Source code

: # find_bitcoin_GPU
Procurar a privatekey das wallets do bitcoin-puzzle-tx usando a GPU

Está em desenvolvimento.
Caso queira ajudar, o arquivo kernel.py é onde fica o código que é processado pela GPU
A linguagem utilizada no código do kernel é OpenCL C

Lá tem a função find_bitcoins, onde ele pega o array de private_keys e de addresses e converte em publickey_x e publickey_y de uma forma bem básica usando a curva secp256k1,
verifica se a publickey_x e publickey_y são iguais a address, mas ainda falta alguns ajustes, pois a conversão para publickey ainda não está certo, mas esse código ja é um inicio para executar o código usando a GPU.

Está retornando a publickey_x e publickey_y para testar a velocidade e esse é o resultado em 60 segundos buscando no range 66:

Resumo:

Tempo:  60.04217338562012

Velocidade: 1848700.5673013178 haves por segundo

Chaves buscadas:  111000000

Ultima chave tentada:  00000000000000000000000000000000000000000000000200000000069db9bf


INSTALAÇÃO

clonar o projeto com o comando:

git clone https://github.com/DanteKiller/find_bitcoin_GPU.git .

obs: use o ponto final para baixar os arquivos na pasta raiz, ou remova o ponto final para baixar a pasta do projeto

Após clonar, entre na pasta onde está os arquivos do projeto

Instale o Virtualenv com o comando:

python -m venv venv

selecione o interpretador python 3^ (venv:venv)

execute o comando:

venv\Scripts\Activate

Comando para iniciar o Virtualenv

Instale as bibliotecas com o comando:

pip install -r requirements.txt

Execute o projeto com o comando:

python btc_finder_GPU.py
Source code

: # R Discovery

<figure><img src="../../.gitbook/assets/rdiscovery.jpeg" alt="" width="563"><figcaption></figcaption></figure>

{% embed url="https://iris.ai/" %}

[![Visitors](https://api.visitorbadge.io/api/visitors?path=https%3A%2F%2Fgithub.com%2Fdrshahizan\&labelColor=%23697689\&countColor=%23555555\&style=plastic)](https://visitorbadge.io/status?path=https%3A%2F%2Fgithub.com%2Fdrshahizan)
----
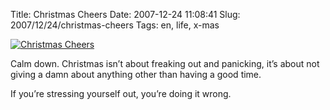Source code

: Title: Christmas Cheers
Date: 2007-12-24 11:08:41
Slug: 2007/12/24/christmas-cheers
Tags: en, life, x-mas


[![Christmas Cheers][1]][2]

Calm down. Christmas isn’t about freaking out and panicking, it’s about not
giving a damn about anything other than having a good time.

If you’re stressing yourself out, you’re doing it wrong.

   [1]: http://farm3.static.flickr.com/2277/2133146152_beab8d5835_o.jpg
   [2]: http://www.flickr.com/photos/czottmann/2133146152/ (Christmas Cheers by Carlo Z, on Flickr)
----
Task requirements = Scan the data above for the word "arquivos", then copy every line that holds it.

Expected answer =
obs: use o ponto final para baixar os arquivos na pasta raiz, ou remova o ponto final para baixar a pasta do projeto
Após clonar, entre na pasta onde está os arquivos do projeto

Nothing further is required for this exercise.